Because you’re long-distance right now, “working breakfast Saturdays” aren’t going to be as easy as if you saw each other all the time. But you need to find a structure, like, during this set time, you get to talk excitedly at me about your research and what you’re reading and thinking about, and I will put aside the fact that I’m not an expert and I will just listen as best I can and get excited with you! And then we’ll switch! But maybe not every day, maybe not at the very end of a long day of work when energy is very low and you’re feeling “researched out” or “discussed out” for the day, and you both get a limited “no work talk!” veto power. Important: Schedule this time when you both have energy for it. Don’t put it after you do all your “important” stuff, don’t do it when you’re hangry or distracted.
If your spouse were writing to me I would also encourage her to do some work to connect with other people in her specific area of focus and build a supportive and fun community to talk shop with that does not depend so much on her spouse for that. For example, I’m a member of a couple of Facebook groups around teaching in my subject area and it’s great to have a lot of informal discussions and connections to dip into when I feel like it and backburner when I don’t. Mr. Awkward is taking a class and has a teacher and classmates to pitch stories to. It makes our discussions better when there is another outlet.
Since this letter is about you and what you can do to change the dynamic, let’s talk more about that. It’s telling that you say “I feel unintelligent when she talks about things I don’t know, and I bet it translates into a defensive tone, or dismissal” and I think this is worth working on within yourself. Why do you have to “feel intelligent” or like an expert all the damn time? Don’t be the people at those awful parties this Letter Writer described, where everyone can only talk about their Very Serious Research! If you find yourself getting bored or distracted because you’re not in Expert Mode, that is a good time to practice everything you know about active listening and staying engaged. Do it because it’s kind, not just because it’s sufficiently interesting.

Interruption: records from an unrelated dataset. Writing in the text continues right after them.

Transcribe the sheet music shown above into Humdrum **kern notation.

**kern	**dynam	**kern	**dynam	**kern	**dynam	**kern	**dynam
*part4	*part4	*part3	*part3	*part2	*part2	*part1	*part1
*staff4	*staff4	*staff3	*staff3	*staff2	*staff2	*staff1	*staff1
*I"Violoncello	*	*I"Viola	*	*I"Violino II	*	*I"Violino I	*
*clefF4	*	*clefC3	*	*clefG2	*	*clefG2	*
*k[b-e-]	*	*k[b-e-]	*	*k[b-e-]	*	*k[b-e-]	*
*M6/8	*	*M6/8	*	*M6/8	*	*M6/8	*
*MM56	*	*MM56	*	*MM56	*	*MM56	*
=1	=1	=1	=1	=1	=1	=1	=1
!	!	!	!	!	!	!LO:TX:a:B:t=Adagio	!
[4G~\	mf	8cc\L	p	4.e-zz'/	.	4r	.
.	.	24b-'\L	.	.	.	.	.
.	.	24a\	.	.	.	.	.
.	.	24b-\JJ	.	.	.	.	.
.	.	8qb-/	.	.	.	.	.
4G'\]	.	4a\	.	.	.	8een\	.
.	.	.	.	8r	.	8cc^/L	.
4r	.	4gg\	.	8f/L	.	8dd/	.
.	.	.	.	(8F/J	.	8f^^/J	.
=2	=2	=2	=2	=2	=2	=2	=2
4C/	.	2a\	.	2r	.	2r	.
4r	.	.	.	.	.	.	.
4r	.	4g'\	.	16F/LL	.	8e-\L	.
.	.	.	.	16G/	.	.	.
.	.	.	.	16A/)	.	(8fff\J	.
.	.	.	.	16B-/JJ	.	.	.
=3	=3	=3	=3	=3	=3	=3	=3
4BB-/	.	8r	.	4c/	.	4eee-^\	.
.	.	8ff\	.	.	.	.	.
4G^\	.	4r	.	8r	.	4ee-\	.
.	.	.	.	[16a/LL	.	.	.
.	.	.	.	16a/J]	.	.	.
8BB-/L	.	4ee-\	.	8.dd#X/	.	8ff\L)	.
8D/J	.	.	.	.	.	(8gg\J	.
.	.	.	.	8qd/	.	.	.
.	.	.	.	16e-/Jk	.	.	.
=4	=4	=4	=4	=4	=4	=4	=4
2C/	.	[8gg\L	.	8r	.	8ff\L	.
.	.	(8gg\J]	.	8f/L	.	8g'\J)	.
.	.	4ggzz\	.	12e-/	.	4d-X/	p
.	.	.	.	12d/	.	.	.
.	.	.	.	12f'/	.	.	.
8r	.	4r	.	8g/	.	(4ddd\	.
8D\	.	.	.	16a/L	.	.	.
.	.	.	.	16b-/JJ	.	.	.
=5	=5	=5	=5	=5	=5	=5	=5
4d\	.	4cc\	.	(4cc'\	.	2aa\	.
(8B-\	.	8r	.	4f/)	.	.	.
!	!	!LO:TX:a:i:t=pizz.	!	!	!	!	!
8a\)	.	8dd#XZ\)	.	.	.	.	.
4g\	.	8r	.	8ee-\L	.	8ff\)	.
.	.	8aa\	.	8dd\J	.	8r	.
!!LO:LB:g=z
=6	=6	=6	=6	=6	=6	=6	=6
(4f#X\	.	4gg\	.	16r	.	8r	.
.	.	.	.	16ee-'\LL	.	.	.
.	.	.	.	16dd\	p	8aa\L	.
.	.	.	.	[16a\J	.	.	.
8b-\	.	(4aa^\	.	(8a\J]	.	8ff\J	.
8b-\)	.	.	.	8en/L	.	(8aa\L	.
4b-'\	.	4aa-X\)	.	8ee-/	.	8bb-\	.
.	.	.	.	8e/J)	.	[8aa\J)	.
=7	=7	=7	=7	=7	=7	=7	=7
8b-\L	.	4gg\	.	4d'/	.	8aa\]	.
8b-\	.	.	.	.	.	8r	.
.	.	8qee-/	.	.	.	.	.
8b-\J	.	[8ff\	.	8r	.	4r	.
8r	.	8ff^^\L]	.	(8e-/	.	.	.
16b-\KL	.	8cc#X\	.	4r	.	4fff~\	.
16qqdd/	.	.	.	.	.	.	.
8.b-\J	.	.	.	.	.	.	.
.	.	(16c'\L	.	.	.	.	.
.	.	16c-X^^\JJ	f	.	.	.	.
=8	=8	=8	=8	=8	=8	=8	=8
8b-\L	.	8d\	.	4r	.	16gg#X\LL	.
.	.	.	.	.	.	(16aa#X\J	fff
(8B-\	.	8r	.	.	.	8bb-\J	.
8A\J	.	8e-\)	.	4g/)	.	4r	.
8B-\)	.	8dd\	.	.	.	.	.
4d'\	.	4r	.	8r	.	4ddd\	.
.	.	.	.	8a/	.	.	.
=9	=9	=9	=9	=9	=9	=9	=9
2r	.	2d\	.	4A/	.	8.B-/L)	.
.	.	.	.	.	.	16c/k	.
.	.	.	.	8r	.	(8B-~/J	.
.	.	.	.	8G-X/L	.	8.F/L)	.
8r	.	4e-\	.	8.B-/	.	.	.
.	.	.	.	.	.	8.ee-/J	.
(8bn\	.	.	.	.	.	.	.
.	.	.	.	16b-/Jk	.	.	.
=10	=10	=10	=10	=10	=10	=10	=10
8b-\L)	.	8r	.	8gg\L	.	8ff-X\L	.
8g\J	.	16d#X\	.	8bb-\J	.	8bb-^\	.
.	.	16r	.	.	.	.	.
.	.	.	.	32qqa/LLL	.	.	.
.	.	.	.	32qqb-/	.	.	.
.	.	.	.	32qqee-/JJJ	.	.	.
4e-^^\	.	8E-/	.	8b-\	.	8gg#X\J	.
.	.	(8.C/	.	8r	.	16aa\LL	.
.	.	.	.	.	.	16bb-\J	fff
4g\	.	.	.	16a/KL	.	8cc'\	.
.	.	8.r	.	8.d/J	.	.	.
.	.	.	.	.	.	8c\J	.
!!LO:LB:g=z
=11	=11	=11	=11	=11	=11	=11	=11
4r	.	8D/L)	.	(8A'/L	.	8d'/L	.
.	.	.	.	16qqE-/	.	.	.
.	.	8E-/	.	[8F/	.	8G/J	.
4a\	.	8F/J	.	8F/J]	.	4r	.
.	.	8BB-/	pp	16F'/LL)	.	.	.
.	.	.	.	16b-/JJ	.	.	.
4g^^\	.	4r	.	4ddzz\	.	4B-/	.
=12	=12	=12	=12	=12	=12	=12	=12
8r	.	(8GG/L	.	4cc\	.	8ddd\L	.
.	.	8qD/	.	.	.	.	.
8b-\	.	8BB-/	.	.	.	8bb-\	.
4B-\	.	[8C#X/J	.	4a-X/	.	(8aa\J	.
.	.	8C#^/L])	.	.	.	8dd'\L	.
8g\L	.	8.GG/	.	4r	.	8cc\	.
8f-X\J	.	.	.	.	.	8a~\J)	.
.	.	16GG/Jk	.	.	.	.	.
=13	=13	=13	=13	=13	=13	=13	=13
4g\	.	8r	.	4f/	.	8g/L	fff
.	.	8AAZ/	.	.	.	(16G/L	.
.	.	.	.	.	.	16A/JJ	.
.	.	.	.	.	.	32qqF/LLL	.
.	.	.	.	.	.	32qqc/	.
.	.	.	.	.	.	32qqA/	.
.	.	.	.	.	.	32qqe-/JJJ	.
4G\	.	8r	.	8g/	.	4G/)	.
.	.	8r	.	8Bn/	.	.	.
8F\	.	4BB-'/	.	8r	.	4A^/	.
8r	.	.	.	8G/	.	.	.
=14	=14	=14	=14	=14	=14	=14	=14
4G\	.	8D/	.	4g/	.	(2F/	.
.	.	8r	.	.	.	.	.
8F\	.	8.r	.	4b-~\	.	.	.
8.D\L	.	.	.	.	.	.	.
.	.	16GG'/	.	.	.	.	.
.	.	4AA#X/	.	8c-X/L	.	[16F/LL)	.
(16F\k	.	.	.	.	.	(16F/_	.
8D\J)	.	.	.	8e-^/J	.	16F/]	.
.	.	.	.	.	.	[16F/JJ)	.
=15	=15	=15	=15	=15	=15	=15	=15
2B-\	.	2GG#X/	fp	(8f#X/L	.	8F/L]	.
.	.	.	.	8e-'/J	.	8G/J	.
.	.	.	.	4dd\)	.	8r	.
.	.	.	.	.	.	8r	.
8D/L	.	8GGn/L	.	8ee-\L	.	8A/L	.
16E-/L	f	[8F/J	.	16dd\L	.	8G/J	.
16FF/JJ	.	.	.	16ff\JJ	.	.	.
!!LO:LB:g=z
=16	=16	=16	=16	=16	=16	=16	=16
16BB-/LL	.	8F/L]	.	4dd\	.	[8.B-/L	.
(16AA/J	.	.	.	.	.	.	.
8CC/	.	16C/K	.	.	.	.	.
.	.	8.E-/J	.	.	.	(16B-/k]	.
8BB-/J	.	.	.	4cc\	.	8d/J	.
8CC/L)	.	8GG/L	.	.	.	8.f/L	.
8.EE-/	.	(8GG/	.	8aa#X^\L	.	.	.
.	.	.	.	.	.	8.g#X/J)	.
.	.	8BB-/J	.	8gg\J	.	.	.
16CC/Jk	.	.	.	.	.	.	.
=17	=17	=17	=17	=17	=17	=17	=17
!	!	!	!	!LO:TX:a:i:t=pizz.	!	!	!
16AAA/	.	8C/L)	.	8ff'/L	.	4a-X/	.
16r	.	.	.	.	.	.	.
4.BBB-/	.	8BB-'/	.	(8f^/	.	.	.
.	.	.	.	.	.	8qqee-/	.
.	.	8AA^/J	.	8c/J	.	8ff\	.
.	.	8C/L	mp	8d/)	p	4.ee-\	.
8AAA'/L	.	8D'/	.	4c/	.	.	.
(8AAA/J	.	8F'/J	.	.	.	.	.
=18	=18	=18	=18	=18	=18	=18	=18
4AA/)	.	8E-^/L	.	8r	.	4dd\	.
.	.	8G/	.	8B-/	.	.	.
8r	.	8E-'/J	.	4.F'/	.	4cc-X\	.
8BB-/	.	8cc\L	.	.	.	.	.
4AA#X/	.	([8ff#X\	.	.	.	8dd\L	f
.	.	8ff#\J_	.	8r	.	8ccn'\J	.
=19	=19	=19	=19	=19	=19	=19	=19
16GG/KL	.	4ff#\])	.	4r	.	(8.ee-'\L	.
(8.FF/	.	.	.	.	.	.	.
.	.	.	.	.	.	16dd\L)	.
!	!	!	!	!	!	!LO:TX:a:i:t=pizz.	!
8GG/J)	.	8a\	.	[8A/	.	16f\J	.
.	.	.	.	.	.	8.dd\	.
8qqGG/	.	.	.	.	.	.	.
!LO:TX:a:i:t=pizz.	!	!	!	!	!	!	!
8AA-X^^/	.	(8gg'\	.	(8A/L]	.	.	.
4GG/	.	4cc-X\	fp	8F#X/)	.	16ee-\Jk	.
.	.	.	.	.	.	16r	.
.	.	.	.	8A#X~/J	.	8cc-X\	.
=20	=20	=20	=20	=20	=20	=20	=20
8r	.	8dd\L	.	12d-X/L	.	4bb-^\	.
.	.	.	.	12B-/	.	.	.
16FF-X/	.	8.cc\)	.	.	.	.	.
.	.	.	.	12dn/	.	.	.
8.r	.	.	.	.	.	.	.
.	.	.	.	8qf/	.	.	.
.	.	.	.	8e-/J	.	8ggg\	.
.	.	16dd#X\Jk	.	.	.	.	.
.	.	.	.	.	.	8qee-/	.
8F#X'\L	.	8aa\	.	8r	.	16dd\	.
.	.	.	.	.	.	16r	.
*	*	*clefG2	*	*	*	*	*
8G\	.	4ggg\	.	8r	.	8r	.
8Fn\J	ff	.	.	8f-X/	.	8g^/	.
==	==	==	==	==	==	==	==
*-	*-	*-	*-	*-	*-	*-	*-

You’ll be a better scholar and a better person if you can say “I don’t know very much about that, tell me more!” to lots of people who do lots of kinds of work, not just your spouse. While you need to be able to say “Babe that is fascinating but I am discussed OUT for the day, can we talk about makeouts for a while and revisit this during [structured work time]” sometimes, if you do say that the very next time you talk you need to remember what she was telling you and follow up specifically – “That article about x you were talking about yesterday, do you mind telling me about it now?” That will go a long way toward showing that you are paying attention and are curious about and invested in her work.
I wish you both luck navigating this.